──────── Passage shown ────────

This means that it was a bit more than 40m to notify the impacted users. That’s not that great, but it might be a bit better than what AWS were capable of on average during my time at LastPass.
Checking any of my overview dashboards shows that I had an outage of some sort between 07:05:30 and 08:08:00.
I am using Splitbee (my only 3rd party service) to get some basic analytics. With the help of that I can state the following:
- I had my last successful visitor between 05:30 and 05:39 UTC
- I had my first successful visitor between 08:00 and 08:10 UTC
This confirms that after my monitoring stack started to work again, my site also started to work.
Hetzner Cloud sent me an email listing the following timeframe for the incident once it was resolved: Start: 2022-08-10 07:49 UTC+0 – Estimated end: 2022-08-10 13:03 UTC+0
It’s definitely possible that other VMs on this node were affected for longer (or shorter) time, but based on this, I can consider myself somewhat lucky.
How my application responded?
During the incident my website became unavailable, and since I lost my metrics during that timeframe, I have limited insights into its inner state.

────────

→ Exercise requirements:
1. In the outage write-up, why does the author have only limited insight into the website's inner state during the incident?
2. Can you carry on the outage write-up from its final sentence?
The records that follow come from a different source than the outage write-up.

──────── Records provided ────────

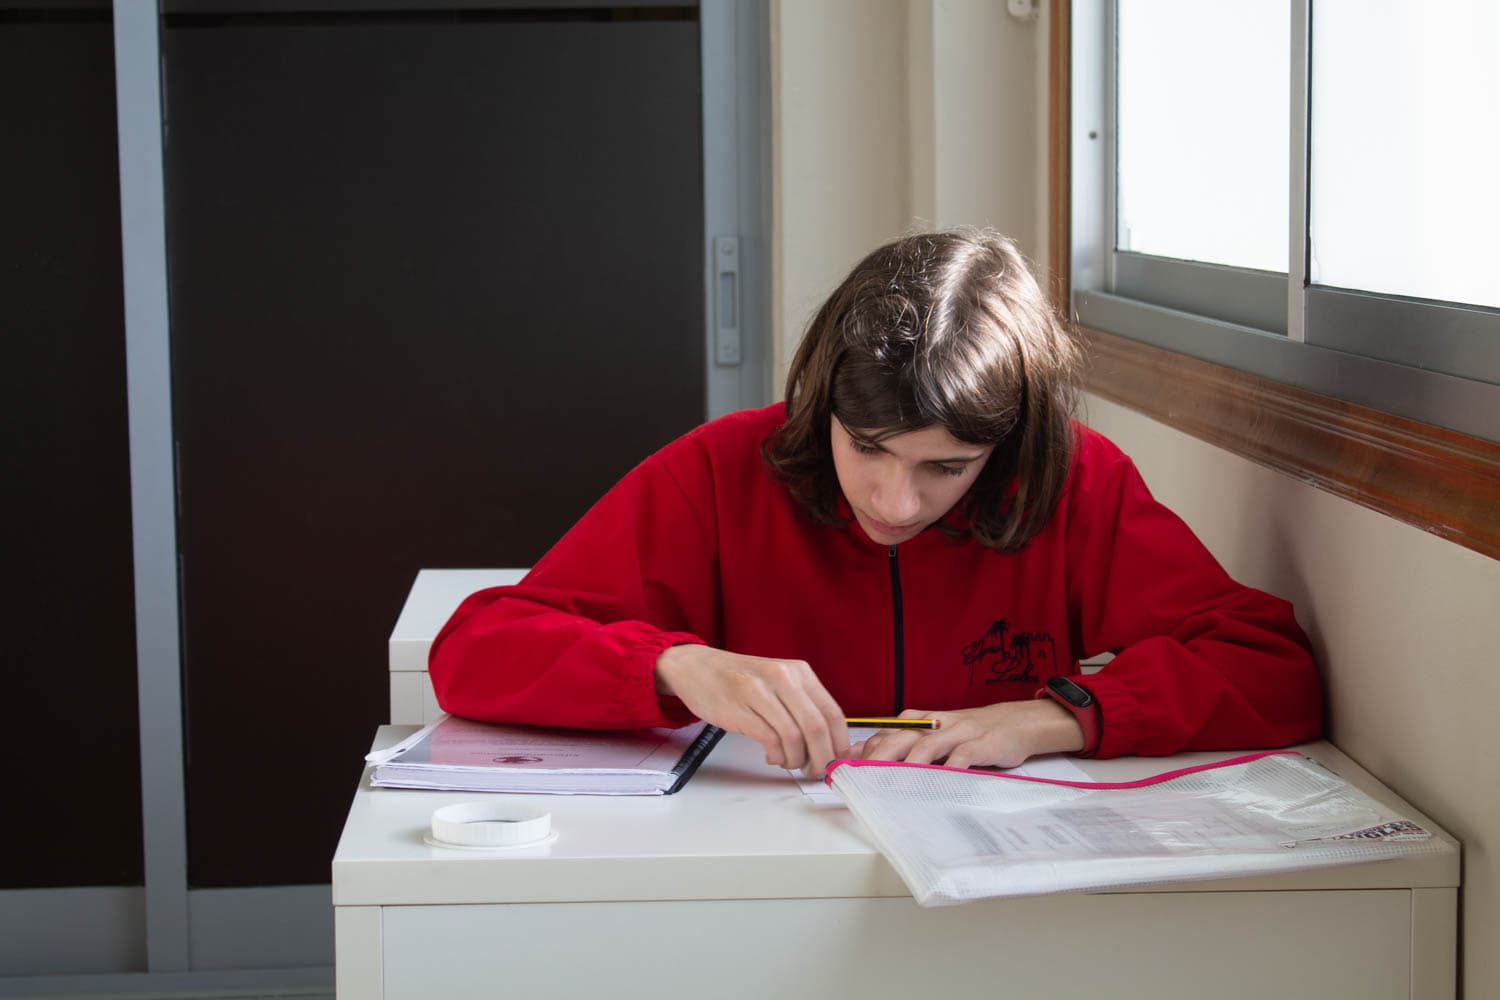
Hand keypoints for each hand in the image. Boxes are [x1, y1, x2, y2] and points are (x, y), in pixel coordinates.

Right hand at [655, 644, 850, 776]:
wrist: (696, 668)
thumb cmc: (740, 679)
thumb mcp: (778, 681)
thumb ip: (802, 705)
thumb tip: (828, 743)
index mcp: (799, 672)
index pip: (832, 713)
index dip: (839, 744)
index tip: (837, 761)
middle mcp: (783, 678)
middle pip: (817, 727)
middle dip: (821, 757)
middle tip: (816, 771)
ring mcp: (761, 692)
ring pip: (795, 737)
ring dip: (796, 760)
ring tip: (790, 762)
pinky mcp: (740, 709)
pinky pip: (770, 741)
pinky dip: (777, 756)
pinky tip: (772, 756)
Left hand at [855, 700, 1084, 769]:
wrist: (1014, 723)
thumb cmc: (968, 734)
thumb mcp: (935, 735)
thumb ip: (903, 745)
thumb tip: (863, 760)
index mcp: (920, 720)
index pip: (886, 732)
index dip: (865, 750)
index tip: (846, 769)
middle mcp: (936, 723)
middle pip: (901, 736)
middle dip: (878, 756)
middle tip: (860, 777)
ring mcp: (959, 732)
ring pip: (928, 745)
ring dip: (909, 764)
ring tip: (892, 782)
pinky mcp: (981, 744)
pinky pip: (963, 756)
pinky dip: (950, 768)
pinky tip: (940, 782)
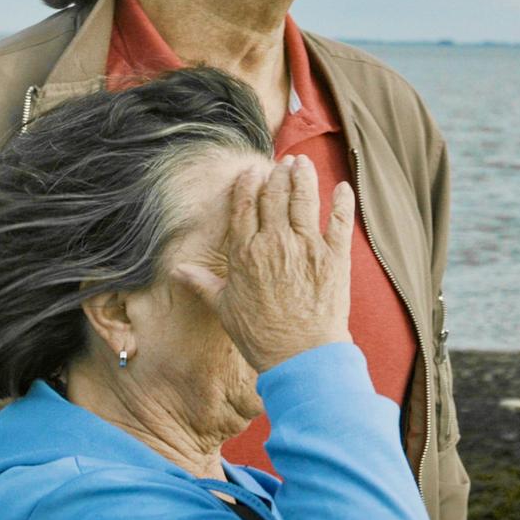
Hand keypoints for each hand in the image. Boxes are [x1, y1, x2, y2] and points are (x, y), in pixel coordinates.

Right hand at [175, 155, 354, 372]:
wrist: (300, 356)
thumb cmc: (259, 335)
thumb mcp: (224, 307)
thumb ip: (202, 282)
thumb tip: (176, 270)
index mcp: (246, 253)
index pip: (244, 206)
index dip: (248, 184)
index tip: (252, 171)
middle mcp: (275, 243)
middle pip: (275, 195)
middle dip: (278, 174)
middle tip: (281, 163)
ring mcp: (307, 247)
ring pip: (305, 199)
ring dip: (303, 177)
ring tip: (302, 163)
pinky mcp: (335, 257)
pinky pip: (340, 221)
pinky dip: (343, 201)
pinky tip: (343, 187)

────────

→ Answers in order:
1. The author lost the site's metrics for the time the incident lasted. Without that data, there is little to show what was happening inside the application while the website was unavailable.

2.
As the root cause of the incident is the unavailability of the node my cluster was running on, the website didn’t produce high latency and/or elevated error rate. It just stopped working.
One thing I could do to mitigate this in the future, is to have a cluster distributed across multiple nodes (and optimally DCs), so pods running on a potentially healthy node could still serve my traffic.
Another solution would be to spin up a new cluster in a new DC during an incident. This would be a cheaper option, but it would require either more work upfront to automate it, or some manual intervention during an incident.
Luckily, I sort of have a business continuity plan as I performed dry-runs of spinning up a new replica of my blog. Since the operation takes less than a few minutes, it’s a good enough solution for me to mitigate an outage like this.
Checking the resource utilization and application graphs, the app self-healed itself after the live issue was resolved. There was a spike in terms of requests and logs, but these didn’t resulted in elevated resource usage, which is good.
How my tooling responded?
Regarding resource utilization, it was similar to my app.
All of my tooling namespaces' utilization went down to the level they were operating, or to an even lower level.
As you can see I had a huge amounts of logs when the node came back up, but Loki is quite performant, so my platform didn’t grind to halt.
If we take a closer look at my
logging namespace, we can see that Loki here experienced a higher CPU usage (not that scary), and memory usage. That’s expected as all of my workloads produced lots of logs during the recovery phase.
Or did they?
The graph above shows that
loki-0 produced most of the logs. The second most came from Istio.
If we take a closer look at the Istio logs, it’s clear the something is off.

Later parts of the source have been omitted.